ディズニー作品や『クレヨンしんちゃん』の映画などよく借りた。
それでわりと満足していたこともあり、「映画観に行きたい」と親におねだりすることもなく、小学校時代は過ぎて行った。
中学時代は、一人でフラフラ遠出することもあったが、やはり「映画館で映画を」とは思わなかった。
なんとなく「未成年は親の許可がないと映画のチケットが買えないのでは」という変な思い込みをしていたこともあり、レンタルや中古DVDで映画欲を満たしていた。
その思い込みが解け、初めて映画館に行ったのが、高校生のとき。
何かの懸賞でチケットが当たり、ひとりでミュージカル映画を観に行ったのだ。
いくら田舎といえども、友人らは当然、映画館に行ったことのある人が大半な訳で、「これでようやく人並みになれた…」とホッとしたのを覚えている。
大人になった今も、私には未だに「自分が映画に行く」という発想が欠けているように思う。
子が生まれてからは、ミニオンやトーマスなどの映画を観に行ったり、仮面ライダーの夏映画を毎年観にいくなど、以前からは考えられないほどの進歩を遂げているが、個人としてはいまだに呪縛にとらわれている面がある。
「自分が観たい映画を見に行く」ことに、妙な罪悪感というか、落ち着かなさを感じる。
なんかこう、「え、いいのかな・・・」とか、「私なんかが観て大丈夫なのかな・・・・」などと思ってしまう。
そんな私であるが、たった一度だけ、レイトショーを観に行ったことがある。
夫がまだ単身赴任をしていて、子が幼稚園のお泊り保育で不在だった夜、私は貴重な自由時間を、当時公開中の『アウトレイジ』に全ベットした。

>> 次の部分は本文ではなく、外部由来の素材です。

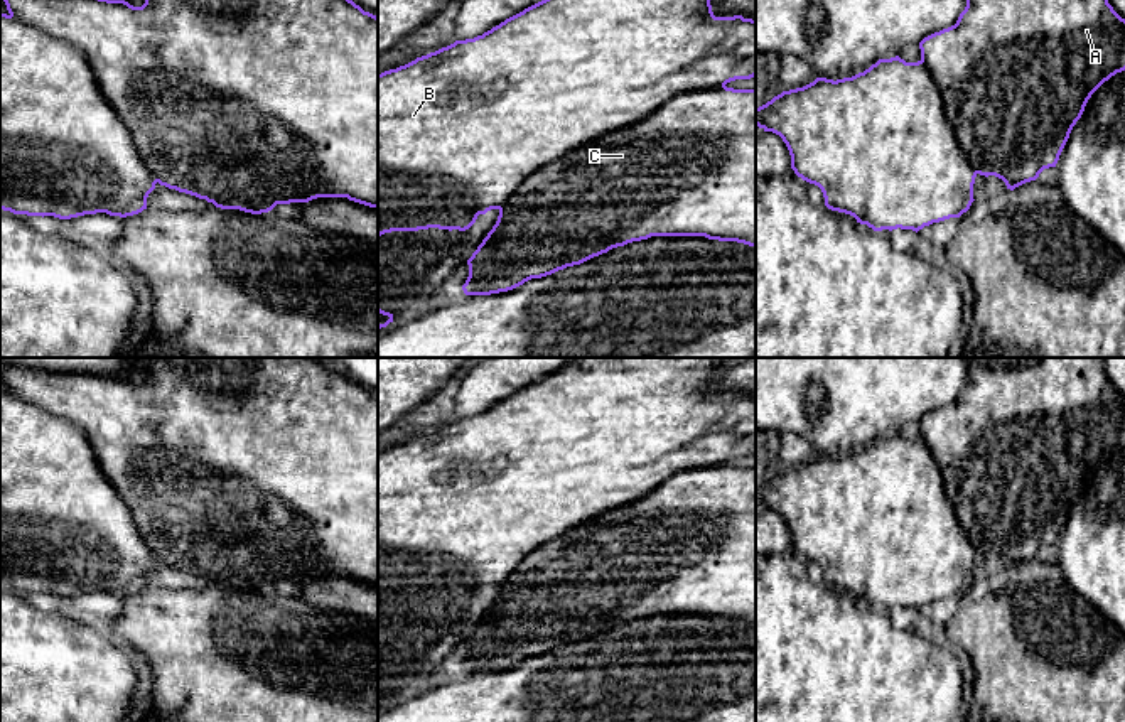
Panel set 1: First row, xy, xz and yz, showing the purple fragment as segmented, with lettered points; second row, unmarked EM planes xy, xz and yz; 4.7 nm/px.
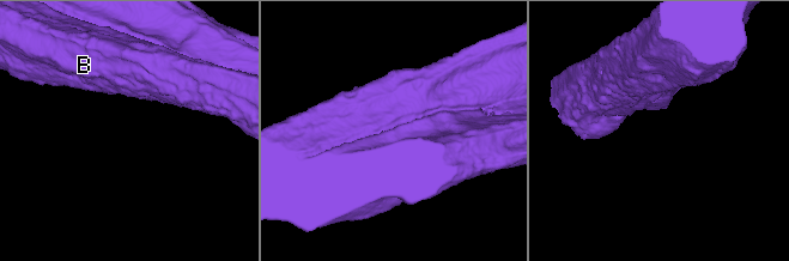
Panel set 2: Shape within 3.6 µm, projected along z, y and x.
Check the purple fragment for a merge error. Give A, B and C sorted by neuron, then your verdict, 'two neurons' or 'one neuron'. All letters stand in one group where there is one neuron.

車で行ったので、映画を観ながらお酒を飲めなかったのが心残りであるが、劇場の大画面で北野映画を観て、名だたる俳優達の怒声を浴びられたことは、今でも大変良い思い出として心に残っている。
またあんな風に、家族のことを忘れて映画をどっぷり堪能したいものだが、今住んでいる場所は映画館まで少し遠い。
せっかく平日ヒマな主婦なのに、行き帰りの時間を考えると「あっ、もう帰らないと子どもが学校から帰って来てしまう」とかソワソワしながら映画を観る羽目になってしまうし、休日は家族優先で過ごすので、一人時間の捻出が難しい。
結局、映画を気軽に観られない状況は続いている。
そういうわけで私は、「暇だから映画でも観ようかな~」とフラッと映画館に立ち寄るとか、気の合う友人や恋人と単館系映画を観て、パンフレットなんかも買っちゃって、喫茶店で夜中まで感想を語り合う・・・・みたいなありふれた経験に、異常なまでの憧れを抱き続けているのである。